Lo stub, scrive la difesa, andava fatto a tutti i presenti e costoro sarebbero risultati positivi, ma soprattutto l’esame avrebbe consentito di capire «chi non si trovava all'interno della sala». Il ritrovamento di particelle di polvere da sparo su un sospettato «non può mai provare che il soggetto sottoposto alla ricerca di tracce di sparo abbia sparato». Quello dello stub è un «un mero indizio neutro», si legge.

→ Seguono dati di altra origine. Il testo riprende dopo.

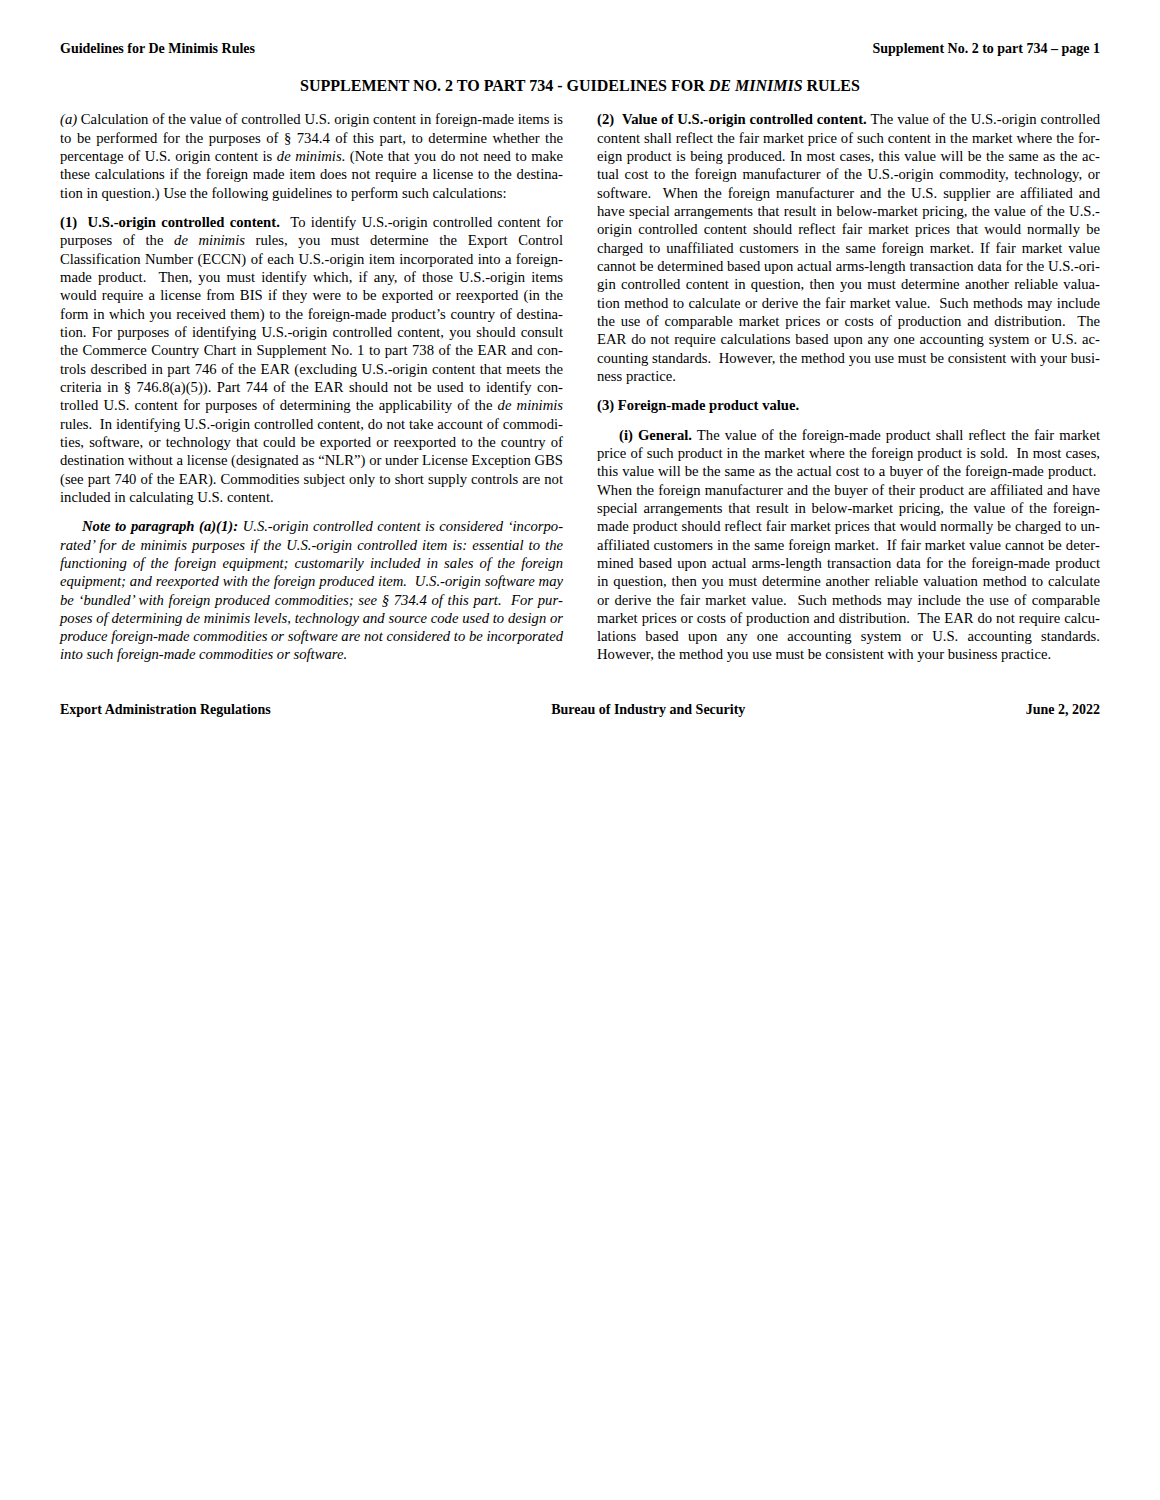Guidelines for De Minimis Rules Supplement No. 2 to part 734 – page 1
SUPPLEMENT NO. 2 TO PART 734 - GUIDELINES FOR DE MINIMIS RULES
(a) Calculation of the value of controlled U.S. origin content in foreign-made items is to be performed for the purposes of § 734.4 of this part, to determine whether the percentage of U.S. origin content is de minimis. (Note that you do not need to make these calculations if the foreign made item does not require a license to the destination in question.) Use the following guidelines to perform such calculations:
(1) U.S.-origin controlled content. To identify U.S.-origin controlled content for purposes of the de minimis rules, you must determine the Export Control Classification Number (ECCN) of each U.S.-origin item incorporated into a foreign-made product. Then, you must identify which, if any, of those U.S.-origin items would require a license from BIS if they were to be exported or reexported (in the form in which you received them) to the foreign-made product’s country of destination. For purposes of identifying U.S.-origin controlled content, you should consult the Commerce Country Chart in Supplement No. 1 to part 738 of the EAR and controls described in part 746 of the EAR (excluding U.S.-origin content that meets the criteria in § 746.8(a)(5)). Part 744 of the EAR should not be used to identify controlled U.S. content for purposes of determining the applicability of the de minimis rules. In identifying U.S.-origin controlled content, do not take account of commodities, software, or technology that could be exported or reexported to the country of destination without a license (designated as “NLR”) or under License Exception GBS (see part 740 of the EAR). Commodities subject only to short supply controls are not included in calculating U.S. content.
Note to paragraph (a)(1): U.S.-origin controlled content is considered ‘incorporated’ for de minimis purposes if the U.S.-origin controlled item is: essential to the functioning of the foreign equipment; customarily included in sales of the foreign equipment; and reexported with the foreign produced item. U.S.-origin software may be ‘bundled’ with foreign produced commodities; see § 734.4 of this part. For purposes of determining de minimis levels, technology and source code used to design or produce foreign-made commodities or software are not considered to be incorporated into such foreign-made commodities or software.
(2) Value of U.S.-origin controlled content. The value of the U.S.-origin controlled content shall reflect the fair market price of such content in the market where the foreign product is being produced. In most cases, this value will be the same as the actual cost to the foreign manufacturer of the U.S.-origin commodity, technology, or software. When the foreign manufacturer and the U.S. supplier are affiliated and have special arrangements that result in below-market pricing, the value of the U.S.-origin controlled content should reflect fair market prices that would normally be charged to unaffiliated customers in the same foreign market. If fair market value cannot be determined based upon actual arms-length transaction data for the U.S.-origin controlled content in question, then you must determine another reliable valuation method to calculate or derive the fair market value. Such methods may include the use of comparable market prices or costs of production and distribution. The EAR do not require calculations based upon any one accounting system or U.S. accounting standards. However, the method you use must be consistent with your business practice.
(3) Foreign-made product value.
(i) General. The value of the foreign-made product shall reflect the fair market price of such product in the market where the foreign product is sold. In most cases, this value will be the same as the actual cost to a buyer of the foreign-made product. When the foreign manufacturer and the buyer of their product are affiliated and have special arrangements that result in below-market pricing, the value of the foreign-made product should reflect fair market prices that would normally be charged to unaffiliated customers in the same foreign market. If fair market value cannot be determined based upon actual arms-length transaction data for the foreign-made product in question, then you must determine another reliable valuation method to calculate or derive the fair market value. Such methods may include the use of comparable market prices or costs of production and distribution. The EAR do not require calculations based upon any one accounting system or U.S. accounting standards. However, the method you use must be consistent with your business practice.
Export Administration Regulations Bureau of Industry and Security June 2, 2022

​​​​​​Le narrazioni dei presenti, quella della vittima, quella del pubblico ufficiale Morello, le risultanze dello stub non sono sufficienti, secondo la difesa che cita la letteratura in materia. Il perito si concentra anche sulla traiettoria assunta dal proiettile dopo aver toccato il tavolo arrivando a conclusioni differenti. «Una traiettoria balisticamente impossibile, come fosse una riedizione del magic bullet dell'omicidio Kennedy... che richiede, senza dubbio, una revisione della dinamica del fatto partendo dalle evidenze tecnico-scientifiche, e non invece come è stato fatto dalle narrazioni dei presenti», chiosa il perito che affronta criticamente anche il tema delle cartucce a espansione, che sarebbero deformabili e non vietate, così come ritiene questione controversa quella attinente il reato di porto illegale di armi.

Ma allora chi ha sparato? Questo potrebbe chiarirlo il deputato quando sarà ascoltato, ma stante i documenti difensivi non resterebbe nulla da contestare a Pozzolo per quella serata che stava finendo in tragedia.